With the crypto market feeling the pressure due to aggressive Federal Reserve projections and ongoing geopolitical issues, a market rally could still be on the cards for the latter half of the year, provided interest rates are cut and geopolitical risks diminish.

On the regulatory front, the Senate’s approval of the GENIUS Act signals the first significant cryptocurrency legislation to pass through the chamber, establishing federal rules for stablecoins linked to the U.S. dollar. This Act, backed by former President Trump’s administration, is designed to strengthen the U.S. dollar’s position by requiring stablecoins to be fully supported by dollars or other highly liquid assets, necessitating annual audits for issuers with market caps over $50 billion, and setting up guidelines for foreign issuance.

Non-financial tech companies like Meta and Amazon would be barred from issuing stablecoins unless they meet stringent risk and privacy standards. Stablecoin holders would be granted “super-priority” in bankruptcy cases, thus being the first to recover funds if an issuer were to collapse. The legislation now moves to the House for further deliberation.

K33 Research’s Vetle Lunde suggests that newly approved spot altcoin ETFs could present a compelling long Solana/short Litecoin opportunity, known as the “Grayscale effect”.

In other news, Iranian crypto exchange Nobitex was apparently compromised by a pro-Israel hacker group, leading to over $80 million in suspicious outflows.
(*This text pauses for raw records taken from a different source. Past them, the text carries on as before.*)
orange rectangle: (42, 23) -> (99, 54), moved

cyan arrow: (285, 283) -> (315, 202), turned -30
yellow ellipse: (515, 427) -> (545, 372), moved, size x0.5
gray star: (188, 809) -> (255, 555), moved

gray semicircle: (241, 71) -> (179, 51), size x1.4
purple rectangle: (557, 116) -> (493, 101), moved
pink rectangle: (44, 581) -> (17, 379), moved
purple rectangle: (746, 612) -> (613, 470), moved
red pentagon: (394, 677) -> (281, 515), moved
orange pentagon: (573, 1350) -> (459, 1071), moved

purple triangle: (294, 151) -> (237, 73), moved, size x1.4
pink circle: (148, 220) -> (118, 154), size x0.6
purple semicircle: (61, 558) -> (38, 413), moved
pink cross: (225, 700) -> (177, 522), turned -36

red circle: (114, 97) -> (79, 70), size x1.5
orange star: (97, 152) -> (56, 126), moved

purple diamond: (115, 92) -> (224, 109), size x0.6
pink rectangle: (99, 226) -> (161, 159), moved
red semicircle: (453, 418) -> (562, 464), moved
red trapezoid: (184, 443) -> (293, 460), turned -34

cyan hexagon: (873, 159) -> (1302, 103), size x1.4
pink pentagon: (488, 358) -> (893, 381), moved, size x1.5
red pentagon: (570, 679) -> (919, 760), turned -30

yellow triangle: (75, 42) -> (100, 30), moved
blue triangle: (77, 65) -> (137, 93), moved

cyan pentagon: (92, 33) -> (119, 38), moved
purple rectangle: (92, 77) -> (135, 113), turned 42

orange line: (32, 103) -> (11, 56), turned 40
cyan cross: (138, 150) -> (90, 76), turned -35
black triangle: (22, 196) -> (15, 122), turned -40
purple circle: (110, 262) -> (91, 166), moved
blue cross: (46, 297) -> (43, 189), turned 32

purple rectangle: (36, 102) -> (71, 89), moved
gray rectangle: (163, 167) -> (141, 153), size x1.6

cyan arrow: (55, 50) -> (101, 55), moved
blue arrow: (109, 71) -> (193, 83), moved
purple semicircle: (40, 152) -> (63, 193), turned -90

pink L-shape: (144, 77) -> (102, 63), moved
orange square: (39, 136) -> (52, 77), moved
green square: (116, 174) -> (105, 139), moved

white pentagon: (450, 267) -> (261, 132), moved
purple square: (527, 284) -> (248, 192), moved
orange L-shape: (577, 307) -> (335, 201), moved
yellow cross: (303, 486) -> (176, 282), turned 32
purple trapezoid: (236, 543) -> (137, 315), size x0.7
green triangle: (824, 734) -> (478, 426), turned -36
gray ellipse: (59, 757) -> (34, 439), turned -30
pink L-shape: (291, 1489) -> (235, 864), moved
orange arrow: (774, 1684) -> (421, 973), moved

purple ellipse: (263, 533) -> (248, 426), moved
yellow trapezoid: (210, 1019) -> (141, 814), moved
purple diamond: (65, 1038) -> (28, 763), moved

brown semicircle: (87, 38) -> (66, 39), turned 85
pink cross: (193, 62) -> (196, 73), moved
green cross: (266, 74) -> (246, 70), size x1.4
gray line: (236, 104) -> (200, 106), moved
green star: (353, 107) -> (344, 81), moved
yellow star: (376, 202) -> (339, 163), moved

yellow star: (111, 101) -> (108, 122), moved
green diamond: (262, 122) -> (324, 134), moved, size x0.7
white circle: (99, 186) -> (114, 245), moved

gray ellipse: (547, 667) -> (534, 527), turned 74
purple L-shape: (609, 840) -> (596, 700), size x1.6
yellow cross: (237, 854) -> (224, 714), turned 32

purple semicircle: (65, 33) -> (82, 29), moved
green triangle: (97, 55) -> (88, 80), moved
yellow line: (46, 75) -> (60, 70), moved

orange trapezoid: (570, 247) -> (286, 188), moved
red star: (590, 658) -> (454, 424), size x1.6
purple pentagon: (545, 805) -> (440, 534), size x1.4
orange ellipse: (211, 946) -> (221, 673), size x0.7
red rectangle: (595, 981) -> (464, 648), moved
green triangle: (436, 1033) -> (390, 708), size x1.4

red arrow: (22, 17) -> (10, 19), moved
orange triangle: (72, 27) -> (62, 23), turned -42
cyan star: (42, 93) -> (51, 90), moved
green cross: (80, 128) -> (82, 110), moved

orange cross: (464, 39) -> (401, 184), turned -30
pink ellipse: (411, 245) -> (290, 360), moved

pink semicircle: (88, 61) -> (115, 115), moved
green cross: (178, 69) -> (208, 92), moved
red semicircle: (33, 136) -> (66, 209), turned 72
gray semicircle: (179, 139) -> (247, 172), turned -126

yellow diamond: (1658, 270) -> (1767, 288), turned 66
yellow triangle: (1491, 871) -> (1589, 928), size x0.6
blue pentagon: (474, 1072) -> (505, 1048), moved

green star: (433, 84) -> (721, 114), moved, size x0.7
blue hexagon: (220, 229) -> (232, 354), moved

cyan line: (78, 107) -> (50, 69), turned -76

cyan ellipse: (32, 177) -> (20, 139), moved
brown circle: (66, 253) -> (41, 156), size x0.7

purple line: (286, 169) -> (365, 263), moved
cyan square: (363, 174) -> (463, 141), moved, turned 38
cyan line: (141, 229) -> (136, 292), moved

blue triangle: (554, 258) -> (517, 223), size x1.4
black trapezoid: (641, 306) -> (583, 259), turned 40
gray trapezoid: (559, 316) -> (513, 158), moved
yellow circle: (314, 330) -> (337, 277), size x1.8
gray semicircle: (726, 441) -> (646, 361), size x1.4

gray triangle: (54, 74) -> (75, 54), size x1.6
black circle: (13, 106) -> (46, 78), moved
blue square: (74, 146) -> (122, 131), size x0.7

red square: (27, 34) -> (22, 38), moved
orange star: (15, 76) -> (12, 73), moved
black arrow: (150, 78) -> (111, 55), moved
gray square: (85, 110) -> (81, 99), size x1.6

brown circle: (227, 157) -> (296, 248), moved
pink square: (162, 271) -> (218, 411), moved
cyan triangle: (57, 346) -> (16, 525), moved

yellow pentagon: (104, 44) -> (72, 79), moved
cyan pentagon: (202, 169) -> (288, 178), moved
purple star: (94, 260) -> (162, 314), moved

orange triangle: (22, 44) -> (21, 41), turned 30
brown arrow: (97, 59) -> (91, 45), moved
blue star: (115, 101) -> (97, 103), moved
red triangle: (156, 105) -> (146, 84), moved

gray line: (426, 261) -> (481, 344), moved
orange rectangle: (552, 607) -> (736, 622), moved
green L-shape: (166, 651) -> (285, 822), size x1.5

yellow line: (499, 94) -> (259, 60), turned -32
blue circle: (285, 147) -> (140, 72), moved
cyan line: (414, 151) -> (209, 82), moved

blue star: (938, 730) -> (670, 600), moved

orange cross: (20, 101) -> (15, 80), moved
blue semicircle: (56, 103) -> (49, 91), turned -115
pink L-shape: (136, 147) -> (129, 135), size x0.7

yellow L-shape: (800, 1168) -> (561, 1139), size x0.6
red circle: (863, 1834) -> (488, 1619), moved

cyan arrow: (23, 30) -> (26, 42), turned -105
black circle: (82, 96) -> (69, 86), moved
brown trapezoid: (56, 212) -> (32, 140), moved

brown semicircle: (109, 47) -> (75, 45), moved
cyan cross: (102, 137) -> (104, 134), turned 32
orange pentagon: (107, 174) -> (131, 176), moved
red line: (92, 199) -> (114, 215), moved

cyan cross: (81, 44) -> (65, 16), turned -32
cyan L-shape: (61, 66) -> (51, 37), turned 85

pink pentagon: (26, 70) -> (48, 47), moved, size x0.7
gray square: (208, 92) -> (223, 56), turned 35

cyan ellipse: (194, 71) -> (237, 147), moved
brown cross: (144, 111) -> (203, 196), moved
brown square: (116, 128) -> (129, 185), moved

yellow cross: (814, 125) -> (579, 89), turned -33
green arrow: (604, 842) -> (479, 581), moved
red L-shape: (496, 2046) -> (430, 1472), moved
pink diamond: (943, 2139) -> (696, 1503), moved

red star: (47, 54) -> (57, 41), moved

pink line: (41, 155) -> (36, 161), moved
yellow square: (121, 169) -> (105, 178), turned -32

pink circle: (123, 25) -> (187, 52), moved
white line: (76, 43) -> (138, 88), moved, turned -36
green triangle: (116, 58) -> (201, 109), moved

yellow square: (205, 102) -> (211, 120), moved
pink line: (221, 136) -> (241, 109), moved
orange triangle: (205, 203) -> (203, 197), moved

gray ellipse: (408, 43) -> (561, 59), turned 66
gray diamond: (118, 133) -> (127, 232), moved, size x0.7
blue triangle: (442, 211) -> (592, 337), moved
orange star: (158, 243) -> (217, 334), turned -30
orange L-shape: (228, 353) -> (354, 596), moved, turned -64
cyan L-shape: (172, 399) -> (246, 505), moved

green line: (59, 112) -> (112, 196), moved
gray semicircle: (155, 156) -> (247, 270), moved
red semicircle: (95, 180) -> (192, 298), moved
Meanwhile, Polygon’s co-founder has launched an independent zero-knowledge project called ZisK.

Lastly, the increasing use of cryptocurrencies in modern divorce cases is leading to a rise in disputes, with sudden tech interest and unexplained cash withdrawals being possible red flags of hidden assets, according to Christopher R. Castellano, a principal at Joseph, Greenwald & Laake.